Question

The root of the equation \[2y = 5(3 + y)\] is

Answer 1

Hint: A root of an equation in one variable is a value of the variable that satisfies the equation. Every equation in one variable with constants as coefficients and positive integers as exponents, has as many roots as the exponents of the highest power. In other words, the number of roots is the same as the degree of the equation.
For example: - A fourth degree equation has four roots, cubic has 3 roots.
For example: - \[x - 3 = 2\] is an equation in one variable. Both \[(x - 3)\]and \[2\] are functions. The letter is a constant function.
Roots are also called x-intercepts or zeros. The roots of a function are the x-intercepts. By definition, the y-coordinate of points lying on the x-axis is zero. Therefore, to find the roots of a quadratic function, we set f (x) = 0, and solve the equation, \[a{x^2}\; + {\text{ }}bx{\text{ }} + {\text{ }}c{\text{ }} = {\text{ }}0\].
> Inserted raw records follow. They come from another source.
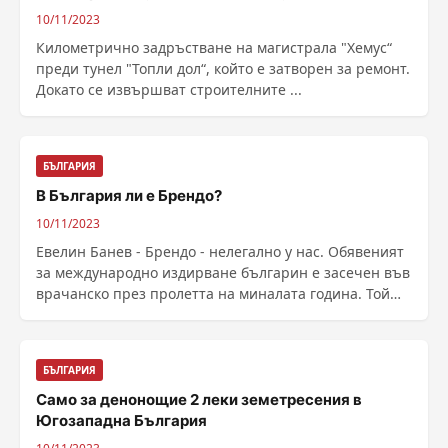
10/11/2023
Километрично задръстване на магистрала "Хемус“
преди тунел "Топли дол“, който е затворен за ремонт.
Докато се извършват строителните ...
БЪЛГАРИЯ
В България ли е Брендо?
10/11/2023
Евелин Банев - Брендо - нелегално у нас. Обявеният
за международно издирване българин е засечен във
врачанско през пролетта на миналата година. Той
......
БЪЛГАРИЯ
Само за денонощие 2 леки земетресения в
Югозападна България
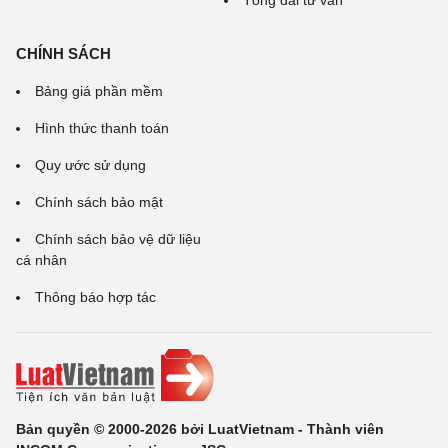
Tổng đài tư vấn
CHÍNH SÁCH
Bảng giá phần mềm
Hình thức thanh toán
Quy ước sử dụng
Chính sách bảo mật
Chính sách bảo vệ dữ liệu
cá nhân
Thông báo hợp tác
Bản quyền © 2000-2026 bởi LuatVietnam - Thành viên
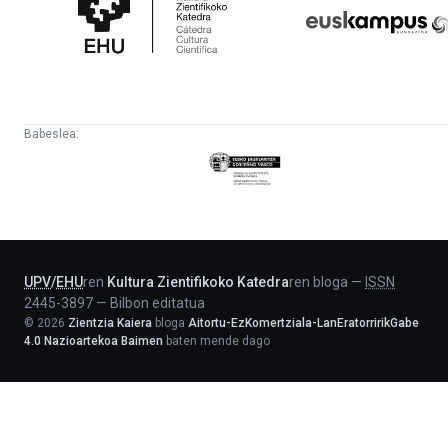
Katedra
Babeslea:
Eusko
Jaurlaritza
-
Lehendakaritza
UPV
/
EHU
ren
Kultura Zientifikoko Katedra
ren bloga
—
ISSN
2445-3897
—
Bilbon editatua
©
2026
Zientzia Kaiera
bloga
Aitortu-EzKomertziala-LanEratorririkGabe
4.0 Nazioartekoa Baimen
baten mende dago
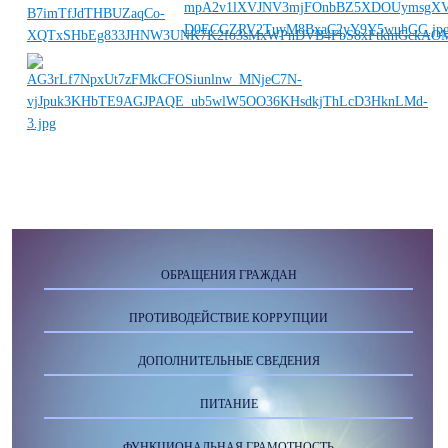
ОБРАЩЕНИЯ ГРАЖДАН
ПРОТИВОДЕЙСТВИЕ КОРРУПЦИИ
ДОПОЛНИТЕЛЬНЫЕ СВЕДЕНИЯ
ПИТАНИЕ
ФУНКЦИОНАЛЬНАЯ ГРАМОТНОСТЬ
Complete step by-step solution-:
Given equation is \[2y = 5(3 + y)...........(i)\]
 On multiplying 5 with the term present in the bracket we get
\[ \Rightarrow 2y = 15 + 5y\]
Now on transposing \[5y\] to the L.H.S we get
\[ \Rightarrow 2y - 5y = 15\]
\[ \Rightarrow - 3y = 15\]
\[ \Rightarrow y = - \dfrac{{15}}{3}\] {Transposing -3 to R.H.S denominator}
\[ \Rightarrow y = - 5\]
Required Root of \[E{q^n}\] is \[ - 5\].

Note: Now to check whether the solution is correct or wrong we have a trick to find it.
 So here \[y = - 5\] tells us that if \[y = - 5\] if we put the ‘y’ value in equation (i) if it satisfies the given \[e{q^n}\] then our solution is correct or else its wrong.
Now on applying the above method and simplifying we get
\[ \Rightarrow 2x - 5 = 5(3 + ( - 5))\]
\[ \Rightarrow - 10 = 5(3 - 5)\] {Firstly, solve Bracket}
Here the equation is satisfied hence our solution is correct.